Contents of Final Draft RTS
The final draft RTS address the following areas:
- the method for identifying the main risk drivers of a non-derivative position;
- the method for determining whether a non-derivative transaction represents a long or a short position in its main risk driver;
- the simplified method for identifying the main risk driver of a non-derivative position and for determining whether the non-derivative transaction represents a long or a short position in its main risk driver;
- the method for identifying the main risk drivers of a derivative position;
- the method for determining whether a derivative transaction represents a long or a short position in its main risk driver; and
- the simplified method for identifying the main risk driver of a derivative position and for determining whether the derivative transaction represents a long or a short position in its main risk driver.
The Regulation states that the proposed general method to identify the main risk driver hinges on sensitivities defined under the market risk standardised approach (“FRTB-SA”) or on add-ons defined under the standardised approach for counterparty credit risk (“SA-CCR”).
Regarding the determination of the direction of the positions, the Regulation sets out that the methodology is aligned with the one set out in the technical standards developed in accordance with Article 279a(3), point (b) of the CRR.
Additionally, the Regulation states that the simplified methods, referred to above, are applicable as regards relatively simple instruments such as, fixed-rate bonds, floating-rate notes, stocks, forwards, futures, simple swaps and plain vanilla options.
Next Steps
The Regulation will enter into force 20 days following its publication in the official journal of the European Union.
On 27 June 2025, the European Supervisory Authorities (“ESAs”) launched a joint consultation paper (“Consultation”) on draft joint guidelines (“Guidelines”) regarding ESG stress testing under the Capital Requirements Regulation (“CRR”) and the Solvency II Directive (“Solvency II”).
The draft Guidelines aim to harmonise methodologies and practices among supervisors in banking and insurance, to ensure proportionality and to enhance the effectiveness and efficiency of ESG stress testing.
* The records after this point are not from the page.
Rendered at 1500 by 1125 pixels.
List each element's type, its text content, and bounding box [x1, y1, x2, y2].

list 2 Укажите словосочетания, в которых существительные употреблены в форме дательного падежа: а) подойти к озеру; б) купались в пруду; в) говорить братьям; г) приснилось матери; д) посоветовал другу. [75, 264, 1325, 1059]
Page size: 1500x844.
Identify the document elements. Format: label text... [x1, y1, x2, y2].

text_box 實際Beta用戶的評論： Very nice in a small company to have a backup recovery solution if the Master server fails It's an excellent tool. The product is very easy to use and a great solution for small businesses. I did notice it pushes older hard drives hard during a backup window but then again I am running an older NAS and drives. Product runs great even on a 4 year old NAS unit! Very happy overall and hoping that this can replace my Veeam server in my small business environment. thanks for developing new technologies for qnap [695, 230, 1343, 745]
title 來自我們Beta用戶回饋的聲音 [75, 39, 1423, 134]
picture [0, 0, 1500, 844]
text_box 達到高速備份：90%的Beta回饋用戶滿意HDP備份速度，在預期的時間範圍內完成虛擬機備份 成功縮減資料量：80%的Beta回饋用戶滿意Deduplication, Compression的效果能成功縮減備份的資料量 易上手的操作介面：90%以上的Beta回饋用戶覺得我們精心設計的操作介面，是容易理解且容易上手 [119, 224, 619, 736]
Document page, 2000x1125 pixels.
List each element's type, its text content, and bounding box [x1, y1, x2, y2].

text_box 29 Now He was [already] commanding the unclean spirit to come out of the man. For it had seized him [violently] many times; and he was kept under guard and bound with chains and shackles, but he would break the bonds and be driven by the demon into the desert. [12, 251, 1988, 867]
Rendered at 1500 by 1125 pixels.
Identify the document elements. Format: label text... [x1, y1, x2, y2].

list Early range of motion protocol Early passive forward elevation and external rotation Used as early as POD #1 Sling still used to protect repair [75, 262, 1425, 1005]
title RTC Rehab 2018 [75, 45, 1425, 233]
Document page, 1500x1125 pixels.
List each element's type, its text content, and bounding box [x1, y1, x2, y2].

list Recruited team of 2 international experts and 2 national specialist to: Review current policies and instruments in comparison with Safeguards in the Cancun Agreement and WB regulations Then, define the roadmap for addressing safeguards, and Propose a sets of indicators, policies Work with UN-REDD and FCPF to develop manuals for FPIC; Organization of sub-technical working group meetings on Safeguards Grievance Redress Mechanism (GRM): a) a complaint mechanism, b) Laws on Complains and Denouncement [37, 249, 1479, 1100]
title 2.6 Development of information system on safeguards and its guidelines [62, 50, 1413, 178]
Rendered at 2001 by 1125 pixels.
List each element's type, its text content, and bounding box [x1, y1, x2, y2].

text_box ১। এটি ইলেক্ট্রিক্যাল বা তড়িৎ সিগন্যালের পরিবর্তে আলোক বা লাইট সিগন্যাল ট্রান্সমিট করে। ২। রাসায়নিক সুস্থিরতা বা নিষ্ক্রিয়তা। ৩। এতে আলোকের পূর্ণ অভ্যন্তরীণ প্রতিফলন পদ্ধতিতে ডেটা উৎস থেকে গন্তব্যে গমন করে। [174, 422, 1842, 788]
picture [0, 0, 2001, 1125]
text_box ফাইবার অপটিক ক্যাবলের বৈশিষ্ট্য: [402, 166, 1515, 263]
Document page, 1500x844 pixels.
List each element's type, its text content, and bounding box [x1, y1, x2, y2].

The Guidelines are addressed to competent authorities and have two stated objectives, as follows:
- improve the legal certainty, clarity and transparency of the supervisory approval process with regard to integrated stress testing of ESG risks; and
- ensure consistency, long-term considerations and common standards for assessment methodologies throughout the EU and across sectors.
Content
The draft Guidelines:
- establish a common framework for developing ESG-related stress testing methodologies and standards across the EU’s financial system;
- provide comprehensive guidance on the design and features of stress tests with ESG elements; and
- provide guidance regarding the organisational and governance arrangements such stress tests would need to have, for example, sufficient human resources with relevant expertise / data collection and management systems that support access to high-quality ESG data / appropriate timelines for scenario analysis.
The Consultation highlights that the draft Guidelines have been drafted in such a way so as to support a consistent, long-term approach to ESG stress testing, while being flexible enough to accommodate further developments in methodology and data availability.
Public Hearing
The ESAs will hold an online public hearing on the draft Guidelines on 26 August 2025.
Next Steps
The Consultation is open for feedback until 19 September 2025. Feedback received will be taken into account in Q3 / Q4 2025, with the ESAs planning to finalise the Guidelines by the end of January 2025 and publish them by 10 January 2025.